Ma c’è un limite che pare invalicabile: il sacerdozio riservato esclusivamente agli uomini…

«Sono convinta che il problema del ruolo della donna nella Chiesa vada lasciata indipendente dalle discussioni sul sacerdozio femminile. Intanto perché l’ideologia maschilista è ancora presente nelle Chiese che hanno aperto al sacerdozio femminile. Ma poi legare la questione femminile al falso binomio “donna e sacerdozio”, che non affronteremo mai, significa relegare al silenzio le tante questioni connesse alla nuova autocomprensione delle donne, all’identità sessuale e maschile in particolare, al ruolo del prete, ai modelli di gestione del potere in vista di una collaborazione tra uomini e donne per la costruzione di una Chiesa a due voci. L’ideologia del maschio al potere è, appunto, un’ideologia; l’emancipazione delle donne è storia. Come seppe riconoscere laPacem in Terris».

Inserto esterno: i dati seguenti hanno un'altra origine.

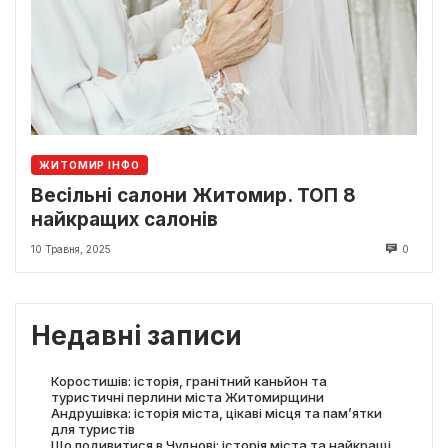
ЖИТОМИР ІНФО
Весільні салони Житомир. ТОП 8
найкращих салонів
10 Травня, 2025
0
Недавні записи
Коростишів: історія, гранітний каньйон та
туристичні перлини міста Житомирщини
Андрушівка: історія міста, цікаві місця та пам’ятки
для туристів
Що подивитися в Чуднові: історія міста та найкращі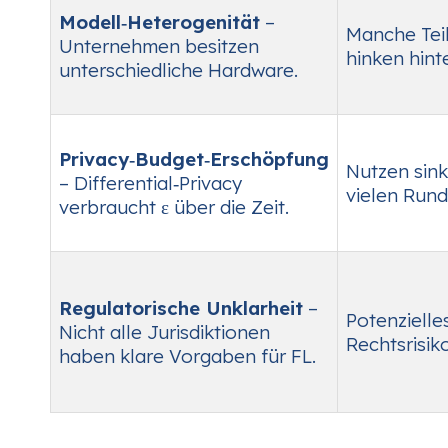
Modell‑Heterogenität
–
Manche Tei
Unternehmen besitzen
hinken hint
unterschiedliche Hardware.
Privacy‑Budget‑Erschöpfung
Nutzen sink
– Differential‑Privacy
vielen Rund
verbraucht ε über die Zeit.
Regulatorische Unklarheit
–
Potenzielle
Nicht alle Jurisdiktionen
Rechtsrisiko
haben klare Vorgaben für FL.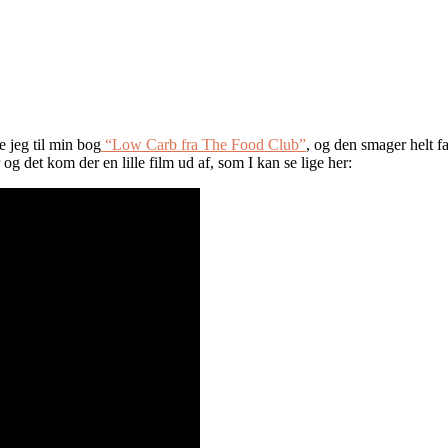
e jeg til min bog
“Low Carb fra The Food Club”
, og den smager helt f
 og det kom der en lille film ud af, som I kan se lige her:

Le quarantenni in fuga dalla fede

L’allarme “mediatico” lo ha lanciato don Matteo Armando, il teologo autore dello studio La fuga delle quarantenni – Nuovi scenari del cattolicesimo italiano (Rubbettino, Soveria Mannelli 2012; pp. 105, euro 10). Il punto è «il progressivo allontanamento delle giovani generazioni femminili dal cattolicesimo». Commentando le inchieste sociologiche più recenti don Matteo osserva come «sulla linea femminile che si registra il mutamento generazionale più alto: lo scarto rispetto alla frequenza alla messa tra gli uomini nati prima del 1970 e quelli nati dopo il 1970 è di 15 punti, è invece di ben 25 punti lo scarto tra le donne nate prima del 1970 e quelle nate dopo il 1970». Non va meglio con «il riferimento alla fede in Dio». Si passa da «uno scarto maschile di soli 7 punti, tra i nati prima e quelli dopo il 1970, a uno femminile di 12 punti, prendendo in considerazione le nate prima e quelle dopo il 1970». Sono le quarantenni nate nel 1970 il punto critico del «progressivo cammino di omogeneizzazione dei comportamenti tra uomini e donne in relazione alla pratica della fede» che si compie nelle giovani nate dopo il 1981. Dopo quella data i giovani di entrambi i sessi «vanno di meno in chiesa, credono di meno, hanno meno fiducia nella Chiesa, si definiscono meno cattolici».